Chula Vista Woman's Club
According to Denise Berrian, president of the Chula Vista Woman’s Club, “The City of Chula Vista signed a contract with the women’s club in 1991 indicating that they were going to take over the maintenance and the upkeep of this building. And so, right now, if you got down to the bottom line here, they’re out of compliance. They’ve got breach of contract going on.”
The women’s club building, located at 357 G Street, is one of the oldest in Chula Vista. Opened in 1928, the structure is also one of the few remaining that was built in the Spanish-Colonial style.

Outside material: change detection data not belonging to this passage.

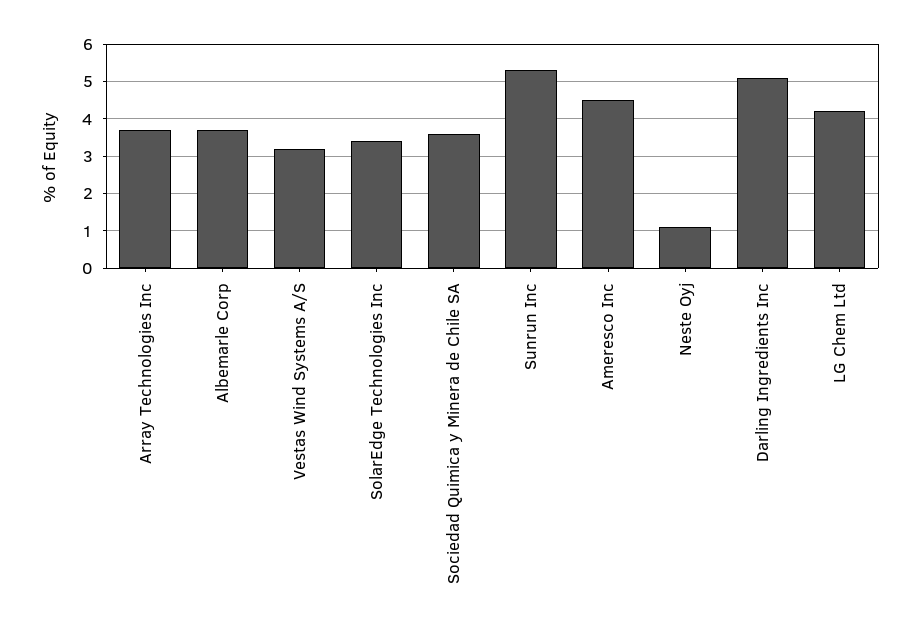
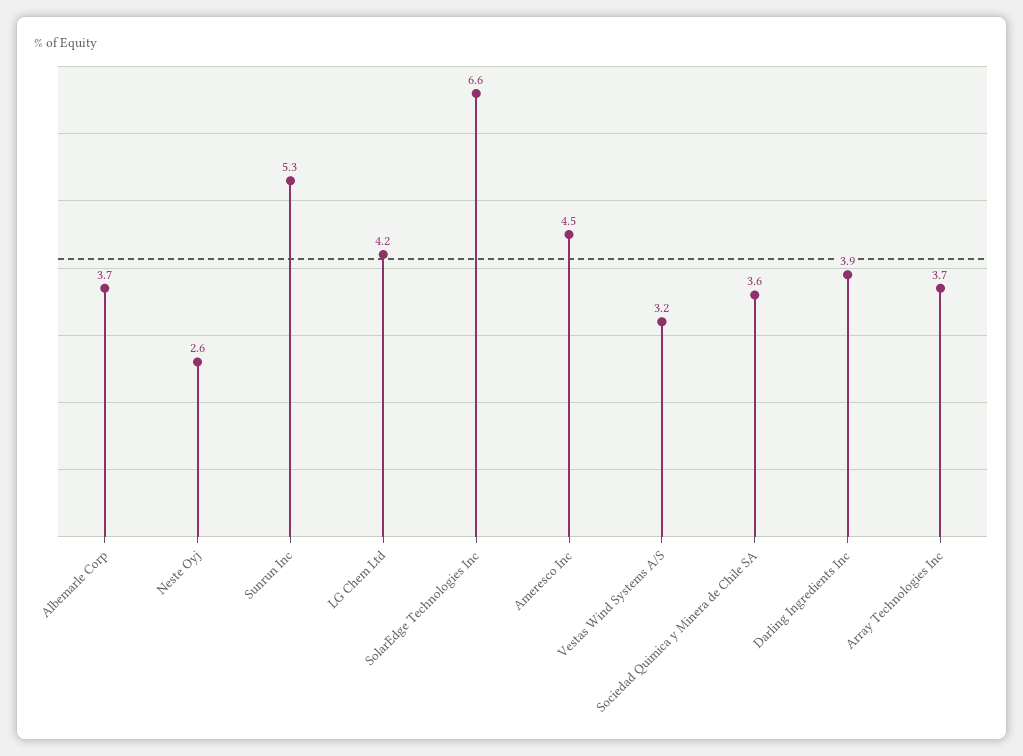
SolarEdge Technologies Inc: 3.5 -> 6.6
Neste Oyj: 1 -> 2.6
Darling Ingredients Inc: 5 -> 3.9

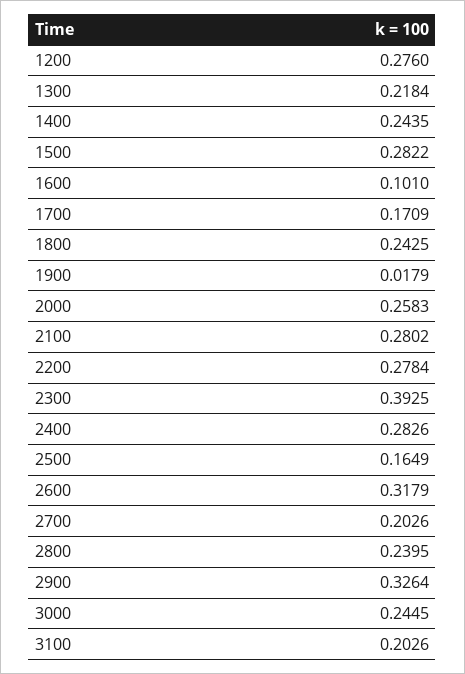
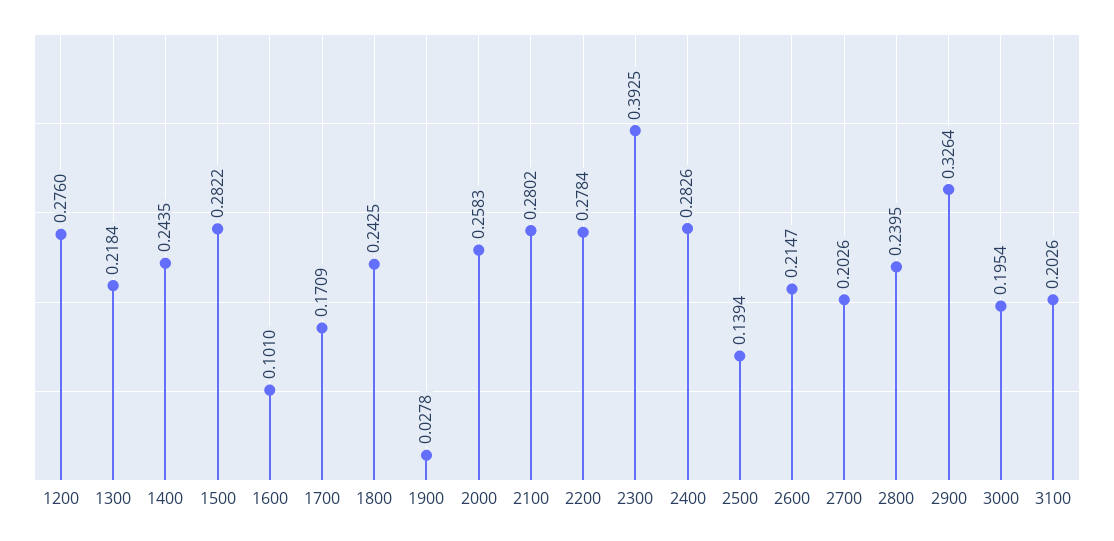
1900: 0.0179 -> 0.0278
2500: 0.1649 -> 0.1394
2600: 0.3179 -> 0.2147
3000: 0.2445 -> 0.1954

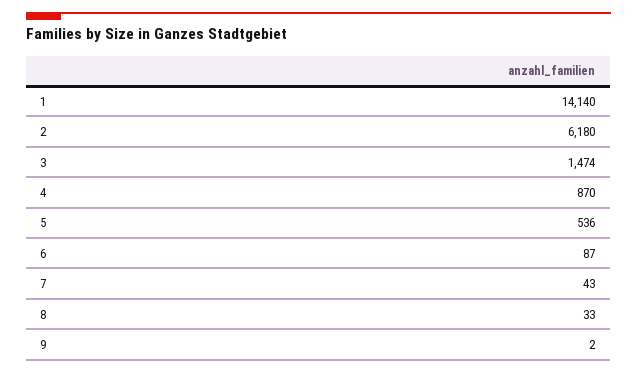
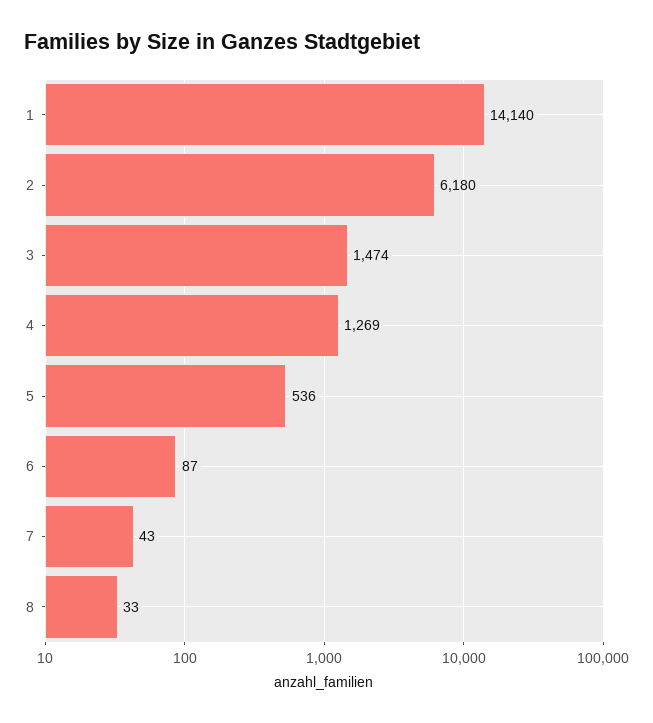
4: 870 -> 1269
9: 2 -> none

Throughout the decades, the place has been used for flower shows (1921–1947), literary roundtables (1924 to the 1990s), and the Fiesta de la Luna celebration, which started in 1932.
At a certain point, members of the club were predominantly older women.
“We’ve got the same problem now," Berrian says. "We’ve got ladies whose average age is 75. And so, we have ladies who can’t be sweeping and mopping and keeping up the building.… We have to count on somebody to help us out.”
In 1991, the city took over the property and signed a contract that included three main provisions: the women would be able to use the facility without charge, the club would receive 25 percent of all money raised from the rental of the facility, and the city would furnish a custodian and be responsible for gardening, maintenance, and refurbishment of the building.
Richard Hopkins, director of Public Works for the City of Chula Vista, explains, “We have a janitorial group that goes in after there is an event, so that’s the fees that people pay for…. We do the floors once a year and replace windows when they get broken…. You have to paint it every now and then. You have to fix the roof every now and then — that’s the stuff that we haven’t been doing.”
In 2003, the city conducted a preliminary feasibility study that concluded the building needed extensive repairs: the estimated cost was $355,479. Hopkins says that the price for repairs has probably risen to $1 million.
But the money for that kind of renovation isn’t available. In fiscal year 2015, rental revenue for the building was $39,948. The women’s club still gets 25 percent of that income, which in turn they donate to about 12 charitable organizations, including OnStage Productions and South Bay Community Services.
For renovations, Hopkins says, “I get money out of the general fund every year for public works. We take care of all the facilities as best we can with those resources. So it gets spread around pretty thinly.”
The club's stage
Berrian believes that if the city would fix up the building, they would get more groups coming in to use it, which would raise more money. “But they don’t seem to be making that association. If they got that kitchen up and running, they’d have all kinds of events in here.”
Currently, Berrian says, “Anyone who wants to come here and use this facility has no use of the stove or dish-washing stuff because it’s just not working — it’s dead.” A toilet has overflowed, the electrical system needs a makeover, and the roof needs to be replaced, she says.
Berrian has met a few times with Chula Vista councilmember Patricia Aguilar, whom she says was very interested in the preservation of the property — listed as Chula Vista’s Historic Site #12. But Berrian's meetings with Aguilar went nowhere, she says.
Meanwhile, Public Works director Hopkins explains that all city properties are suffering from a lack of resources. If things don’t change, the women’s club might even turn into Rohr Manor. A few years ago, the historic building was closed after the ceiling started to cave in; the city then fenced it off.
Probably the only way the women’s club can be saved is through private donors or grants.
“Our hope is that something will come along,” Hopkins says.
The author is a member of the South Bay Historical Society, the Chula Vista Heritage Museum, and a historic preservation commissioner for the City of Chula Vista.